- **DOKUMEN**
LRNews Online

your daily online magazine

Archive for Maret 2010

Bawaslu Persoalkan Pencalonan Anggota Panwaslu

leave a comment »

Ketua Bawaslu Nur Hidayat Sardini

Ketua Bawaslu Nur Hidayat Sardini

Dinilai melanggar asas kemandirian dalam proses pencalonan anggota Panitia Pengawas Pemilu (Panwaslu) Provinsi, Kabupaten/Kota, hingga kecamatan, Badan Pengawas Pemilu (Banwaslu) mengajukan judicial review terhadap Undang-Undang Nomor 22 Tahun 2007 tentang Penyelenggaraan Pemilu.

Nur Hidayat Sardini, Wahidah Suaib, Agustiani Tio Fridelina Sitorus, Bambang Eka Cahya Widodo, Wirdyaningsih, anggota Bawaslu diwakili oleh kuasa hukumnya, Bambang Widjojanto mengajukan permohonan uji materi terhadap Pasal 93, Pasal 94 ayat 1, Pasal 94 ayat 2, Pasal 95, Pasal 111 ayat 3, dan Pasal 112 ayat 3 Undang-Undang Nomor 22 Tahun 2007 tentang Penyelenggaraan Pemilu (UU Penyelenggaraan Pemilu).

- **TUJUAN 1**
Tentukan apakah tiap pernyataan berikut sesuai dengan artikel tentang uji materi UU Penyelenggaraan Pemilu, lalu jawab ya atau tidak disertai kutipan kata-kata artikel yang menentukannya. (a) Anggota Bawaslu diwakili oleh kuasa hukum bernama Bambang Widjojanto. (b) Uji materi diajukan terhadap Undang-Undang Nomor 22 Tahun 2008. (c) Ketua Bawaslu adalah Wahidah Suaib.
- **TUJUAN 2**
Sunting bagian catatan yang dibuka dengan baris berisi "phylum: Mollusca" dan ditutup dengan baris berisi "family: Colubridae". Tulis ulang baris-baris itu saja, ganti "common name" dengan "nama umum" dan biarkan yang lain tetap sama.

- **CUPLIKAN DATA**
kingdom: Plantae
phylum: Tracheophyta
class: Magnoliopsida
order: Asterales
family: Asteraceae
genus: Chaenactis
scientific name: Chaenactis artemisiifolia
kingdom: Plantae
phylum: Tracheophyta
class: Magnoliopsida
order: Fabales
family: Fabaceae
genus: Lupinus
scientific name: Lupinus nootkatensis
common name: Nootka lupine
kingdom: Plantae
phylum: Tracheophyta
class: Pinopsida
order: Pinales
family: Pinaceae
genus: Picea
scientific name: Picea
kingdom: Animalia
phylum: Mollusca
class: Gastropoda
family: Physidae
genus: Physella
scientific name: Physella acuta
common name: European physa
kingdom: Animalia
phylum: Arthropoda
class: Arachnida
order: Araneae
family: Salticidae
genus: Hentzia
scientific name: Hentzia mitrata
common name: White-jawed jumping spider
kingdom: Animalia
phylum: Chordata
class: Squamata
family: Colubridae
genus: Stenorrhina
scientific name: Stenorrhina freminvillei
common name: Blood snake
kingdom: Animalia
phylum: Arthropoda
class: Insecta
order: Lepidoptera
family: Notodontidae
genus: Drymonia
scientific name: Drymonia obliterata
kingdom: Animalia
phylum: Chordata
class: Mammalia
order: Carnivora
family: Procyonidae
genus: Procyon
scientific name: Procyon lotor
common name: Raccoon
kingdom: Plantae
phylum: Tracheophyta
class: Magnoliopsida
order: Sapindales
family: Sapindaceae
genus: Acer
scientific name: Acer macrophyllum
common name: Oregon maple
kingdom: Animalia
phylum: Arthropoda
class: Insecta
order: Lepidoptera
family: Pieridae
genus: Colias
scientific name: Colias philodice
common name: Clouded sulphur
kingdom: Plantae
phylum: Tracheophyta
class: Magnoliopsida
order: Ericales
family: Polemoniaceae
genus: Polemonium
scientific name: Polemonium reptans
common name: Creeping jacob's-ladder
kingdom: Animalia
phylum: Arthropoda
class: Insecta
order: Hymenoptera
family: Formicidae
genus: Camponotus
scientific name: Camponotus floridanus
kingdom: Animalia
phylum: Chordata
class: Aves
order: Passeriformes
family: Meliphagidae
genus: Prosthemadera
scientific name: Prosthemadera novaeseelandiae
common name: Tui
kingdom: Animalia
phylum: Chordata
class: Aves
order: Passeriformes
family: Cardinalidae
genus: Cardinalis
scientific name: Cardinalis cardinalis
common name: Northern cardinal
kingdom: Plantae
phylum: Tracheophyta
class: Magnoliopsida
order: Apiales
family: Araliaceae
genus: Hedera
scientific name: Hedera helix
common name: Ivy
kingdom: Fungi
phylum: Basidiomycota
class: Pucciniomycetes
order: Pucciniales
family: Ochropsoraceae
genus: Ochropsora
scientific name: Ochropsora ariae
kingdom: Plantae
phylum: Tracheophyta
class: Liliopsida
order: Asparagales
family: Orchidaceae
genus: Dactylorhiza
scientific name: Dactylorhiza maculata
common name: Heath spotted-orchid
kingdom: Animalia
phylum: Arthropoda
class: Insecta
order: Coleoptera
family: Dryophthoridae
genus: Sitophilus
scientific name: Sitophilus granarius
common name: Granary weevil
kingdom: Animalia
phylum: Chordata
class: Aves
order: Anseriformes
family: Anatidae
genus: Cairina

- **JAWABAN TERTULIS 1**
(a) Ya: "diwakili oleh kuasa hukumnya, Bambang Widjojanto"
(b) Tidak: "Undang-Undang Nomor 22 Tahun 2007 tentang Penyelenggaraan Pemilu"
(c) Tidak: "Ketua Bawaslu Nur Hidayat Sardini"

- **JAWABAN TERTULIS 2**
phylum: Mollusca
class: Gastropoda
family: Physidae
genus: Physella
scientific name: Physella acuta
nama umum: European physa
kingdom: Animalia
phylum: Arthropoda
class: Arachnida
order: Araneae
family: Salticidae
genus: Hentzia
scientific name: Hentzia mitrata
nama umum: White-jawed jumping spider
kingdom: Animalia
phylum: Chordata
class: Squamata
family: Colubridae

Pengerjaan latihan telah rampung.